■ **What to work on**: Set down every entry exactly as it was written.

Collected data
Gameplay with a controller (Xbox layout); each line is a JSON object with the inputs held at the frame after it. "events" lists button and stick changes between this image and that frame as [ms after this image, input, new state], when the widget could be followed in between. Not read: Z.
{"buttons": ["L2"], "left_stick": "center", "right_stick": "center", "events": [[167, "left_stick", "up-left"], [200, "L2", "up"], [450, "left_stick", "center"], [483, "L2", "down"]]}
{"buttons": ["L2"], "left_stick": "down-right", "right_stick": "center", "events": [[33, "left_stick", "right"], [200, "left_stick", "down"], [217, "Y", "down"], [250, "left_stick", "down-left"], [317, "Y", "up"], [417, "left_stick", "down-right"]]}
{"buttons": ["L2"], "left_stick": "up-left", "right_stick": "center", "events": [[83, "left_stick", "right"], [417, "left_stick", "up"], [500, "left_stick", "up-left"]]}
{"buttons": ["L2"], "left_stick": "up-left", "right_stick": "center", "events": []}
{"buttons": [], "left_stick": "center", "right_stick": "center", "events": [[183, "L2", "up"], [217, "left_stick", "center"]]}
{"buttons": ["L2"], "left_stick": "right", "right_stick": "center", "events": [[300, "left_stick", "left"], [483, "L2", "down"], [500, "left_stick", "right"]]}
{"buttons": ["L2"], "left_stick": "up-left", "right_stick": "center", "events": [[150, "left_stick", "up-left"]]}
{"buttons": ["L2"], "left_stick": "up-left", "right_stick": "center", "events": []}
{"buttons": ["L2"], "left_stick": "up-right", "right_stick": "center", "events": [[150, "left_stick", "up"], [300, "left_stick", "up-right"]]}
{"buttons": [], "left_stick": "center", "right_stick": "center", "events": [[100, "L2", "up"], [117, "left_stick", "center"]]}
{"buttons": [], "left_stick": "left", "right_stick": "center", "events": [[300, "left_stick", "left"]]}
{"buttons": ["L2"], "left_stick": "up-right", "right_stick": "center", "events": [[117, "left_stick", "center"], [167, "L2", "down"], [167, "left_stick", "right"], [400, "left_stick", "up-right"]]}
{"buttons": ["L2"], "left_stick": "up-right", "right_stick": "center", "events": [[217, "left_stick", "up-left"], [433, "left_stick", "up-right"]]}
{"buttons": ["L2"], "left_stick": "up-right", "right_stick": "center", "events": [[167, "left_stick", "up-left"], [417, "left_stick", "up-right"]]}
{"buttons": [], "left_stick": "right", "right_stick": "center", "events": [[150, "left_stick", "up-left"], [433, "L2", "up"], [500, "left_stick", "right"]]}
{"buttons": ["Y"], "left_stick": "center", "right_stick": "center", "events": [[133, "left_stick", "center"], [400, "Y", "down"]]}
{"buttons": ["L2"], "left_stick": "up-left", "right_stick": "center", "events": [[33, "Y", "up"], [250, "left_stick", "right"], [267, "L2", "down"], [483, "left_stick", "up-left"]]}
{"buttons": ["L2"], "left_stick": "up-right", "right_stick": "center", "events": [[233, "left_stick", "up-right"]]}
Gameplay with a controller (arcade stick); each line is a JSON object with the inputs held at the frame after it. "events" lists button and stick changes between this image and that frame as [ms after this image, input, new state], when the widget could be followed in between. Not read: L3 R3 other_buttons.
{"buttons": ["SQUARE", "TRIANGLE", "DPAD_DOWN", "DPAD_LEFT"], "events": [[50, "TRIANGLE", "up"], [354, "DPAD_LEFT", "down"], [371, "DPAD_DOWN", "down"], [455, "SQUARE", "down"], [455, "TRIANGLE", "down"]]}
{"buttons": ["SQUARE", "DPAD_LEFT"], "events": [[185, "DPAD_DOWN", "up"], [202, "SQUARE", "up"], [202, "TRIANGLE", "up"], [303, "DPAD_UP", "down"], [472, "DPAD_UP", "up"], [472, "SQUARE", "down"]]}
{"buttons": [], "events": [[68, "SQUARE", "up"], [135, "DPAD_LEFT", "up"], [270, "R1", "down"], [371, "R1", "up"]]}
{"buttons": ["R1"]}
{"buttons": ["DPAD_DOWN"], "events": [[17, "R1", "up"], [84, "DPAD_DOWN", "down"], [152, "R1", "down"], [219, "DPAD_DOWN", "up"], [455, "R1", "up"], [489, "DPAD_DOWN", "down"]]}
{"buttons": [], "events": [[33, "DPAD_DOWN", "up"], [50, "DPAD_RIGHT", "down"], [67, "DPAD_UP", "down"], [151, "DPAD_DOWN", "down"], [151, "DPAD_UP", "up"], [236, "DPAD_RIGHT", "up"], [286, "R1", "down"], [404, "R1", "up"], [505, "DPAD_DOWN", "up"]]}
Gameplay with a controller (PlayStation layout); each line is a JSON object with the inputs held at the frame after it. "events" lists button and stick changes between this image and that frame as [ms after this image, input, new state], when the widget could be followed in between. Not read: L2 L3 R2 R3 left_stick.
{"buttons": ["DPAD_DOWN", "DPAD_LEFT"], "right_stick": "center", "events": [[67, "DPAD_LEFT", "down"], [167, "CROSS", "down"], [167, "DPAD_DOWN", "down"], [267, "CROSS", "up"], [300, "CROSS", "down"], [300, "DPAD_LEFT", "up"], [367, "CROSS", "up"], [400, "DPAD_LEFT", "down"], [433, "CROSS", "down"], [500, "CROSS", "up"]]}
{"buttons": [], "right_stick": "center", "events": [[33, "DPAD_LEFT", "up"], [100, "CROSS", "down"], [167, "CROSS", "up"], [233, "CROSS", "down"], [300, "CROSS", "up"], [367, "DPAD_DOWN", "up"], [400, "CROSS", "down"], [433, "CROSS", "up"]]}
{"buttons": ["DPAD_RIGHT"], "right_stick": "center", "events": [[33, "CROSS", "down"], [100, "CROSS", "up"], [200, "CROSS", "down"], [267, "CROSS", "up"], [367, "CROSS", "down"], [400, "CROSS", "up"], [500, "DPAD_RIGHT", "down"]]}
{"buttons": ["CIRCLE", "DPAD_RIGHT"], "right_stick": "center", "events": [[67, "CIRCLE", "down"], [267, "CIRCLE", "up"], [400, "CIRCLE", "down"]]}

■ **Answer below**:
Gameplay with a controller (Xbox layout); each line is a JSON object with the inputs held at the frame after it. "events" lists button and stick changes between this image and that frame as [ms after this image, input, new state], when the widget could be followed in between. Not read: Z.
{"buttons": ["L2"], "left_stick": "center", "right_stick": "center", "events": [[167, "left_stick", "up-left"], [200, "L2", "up"], [450, "left_stick", "center"], [483, "L2", "down"]]}
{"buttons": ["L2"], "left_stick": "down-right", "right_stick": "center", "events": [[33, "left_stick", "right"], [200, "left_stick", "down"], [217, "Y", "down"], [250, "left_stick", "down-left"], [317, "Y", "up"], [417, "left_stick", "down-right"]]}
{"buttons": ["L2"], "left_stick": "up-left", "right_stick": "center", "events": [[83, "left_stick", "right"], [417, "left_stick", "up"], [500, "left_stick", "up-left"]]}
{"buttons": ["L2"], "left_stick": "up-left", "right_stick": "center", "events": []}
{"buttons": [], "left_stick": "center", "right_stick": "center", "events": [[183, "L2", "up"], [217, "left_stick", "center"]]}
{"buttons": ["L2"], "left_stick": "right", "right_stick": "center", "events": [[300, "left_stick", "left"], [483, "L2", "down"], [500, "left_stick", "right"]]}
{"buttons": ["L2"], "left_stick": "up-left", "right_stick": "center", "events": [[150, "left_stick", "up-left"]]}
{"buttons": ["L2"], "left_stick": "up-left", "right_stick": "center", "events": []}
{"buttons": ["L2"], "left_stick": "up-right", "right_stick": "center", "events": [[150, "left_stick", "up"], [300, "left_stick", "up-right"]]}
{"buttons": [], "left_stick": "center", "right_stick": "center", "events": [[100, "L2", "up"], [117, "left_stick", "center"]]}
{"buttons": [], "left_stick": "left", "right_stick": "center", "events": [[300, "left_stick", "left"]]}
{"buttons": ["L2"], "left_stick": "up-right", "right_stick": "center", "events": [[117, "left_stick", "center"], [167, "L2", "down"], [167, "left_stick", "right"], [400, "left_stick", "up-right"]]}
{"buttons": ["L2"], "left_stick": "up-right", "right_stick": "center", "events": [[217, "left_stick", "up-left"], [433, "left_stick", "up-right"]]}
{"buttons": ["L2"], "left_stick": "up-right", "right_stick": "center", "events": [[167, "left_stick", "up-left"], [417, "left_stick", "up-right"]]}
{"buttons": [], "left_stick": "right", "right_stick": "center", "events": [[150, "left_stick", "up-left"], [433, "L2", "up"], [500, "left_stick", "right"]]}
{"buttons": ["Y"], "left_stick": "center", "right_stick": "center", "events": [[133, "left_stick", "center"], [400, "Y", "down"]]}
{"buttons": ["L2"], "left_stick": "up-left", "right_stick": "center", "events": [[33, "Y", "up"], [250, "left_stick", "right"], [267, "L2", "down"], [483, "left_stick", "up-left"]]}
{"buttons": ["L2"], "left_stick": "up-right", "right_stick": "center", "events": [[233, "left_stick", "up-right"]]}
Gameplay with a controller (arcade stick); each line is a JSON object with the inputs held at the frame after it. "events" lists button and stick changes between this image and that frame as [ms after this image, input, new state], when the widget could be followed in between. Not read: L3 R3 other_buttons.
{"buttons": ["SQUARE", "TRIANGLE", "DPAD_DOWN", "DPAD_LEFT"], "events": [[50, "TRIANGLE", "up"], [354, "DPAD_LEFT", "down"], [371, "DPAD_DOWN", "down"], [455, "SQUARE", "down"], [455, "TRIANGLE", "down"]]}
{"buttons": ["SQUARE", "DPAD_LEFT"], "events": [[185, "DPAD_DOWN", "up"], [202, "SQUARE", "up"], [202, "TRIANGLE", "up"], [303, "DPAD_UP", "down"], [472, "DPAD_UP", "up"], [472, "SQUARE", "down"]]}
{"buttons": [], "events": [[68, "SQUARE", "up"], [135, "DPAD_LEFT", "up"], [270, "R1", "down"], [371, "R1", "up"]]}
{"buttons": ["R1"]}
{"buttons": ["DPAD_DOWN"], "events": [[17, "R1", "up"], [84, "DPAD_DOWN", "down"], [152, "R1", "down"], [219, "DPAD_DOWN", "up"], [455, "R1", "up"], [489, "DPAD_DOWN", "down"]]}
{"buttons": [], "events": [[33, "DPAD_DOWN", "up"], [50, "DPAD_RIGHT", "down"], [67, "DPAD_UP", "down"], [151, "DPAD_DOWN", "down"], [151, "DPAD_UP", "up"], [236, "DPAD_RIGHT", "up"], [286, "R1", "down"], [404, "R1", "up"], [505, "DPAD_DOWN", "up"]]}
Gameplay with a controller (PlayStation layout); each line is a JSON object with the inputs held at the frame after it. "events" lists button and stick changes between this image and that frame as [ms after this image, input, new state], when the widget could be followed in between. Not read: L2 L3 R2 R3 left_stick.
{"buttons": ["DPAD_DOWN", "DPAD_LEFT"], "right_stick": "center", "events": [[67, "DPAD_LEFT", "down"], [167, "CROSS", "down"], [167, "DPAD_DOWN", "down"], [267, "CROSS", "up"], [300, "CROSS", "down"], [300, "DPAD_LEFT", "up"], [367, "CROSS", "up"], [400, "DPAD_LEFT", "down"], [433, "CROSS", "down"], [500, "CROSS", "up"]]}
{"buttons": [], "right_stick": "center", "events": [[33, "DPAD_LEFT", "up"], [100, "CROSS", "down"], [167, "CROSS", "up"], [233, "CROSS", "down"], [300, "CROSS", "up"], [367, "DPAD_DOWN", "up"], [400, "CROSS", "down"], [433, "CROSS", "up"]]}
{"buttons": ["DPAD_RIGHT"], "right_stick": "center", "events": [[33, "CROSS", "down"], [100, "CROSS", "up"], [200, "CROSS", "down"], [267, "CROSS", "up"], [367, "CROSS", "down"], [400, "CROSS", "up"], [500, "DPAD_RIGHT", "down"]]}
{"buttons": ["CIRCLE", "DPAD_RIGHT"], "right_stick": "center", "events": [[67, "CIRCLE", "down"], [267, "CIRCLE", "up"], [400, "CIRCLE", "down"]]}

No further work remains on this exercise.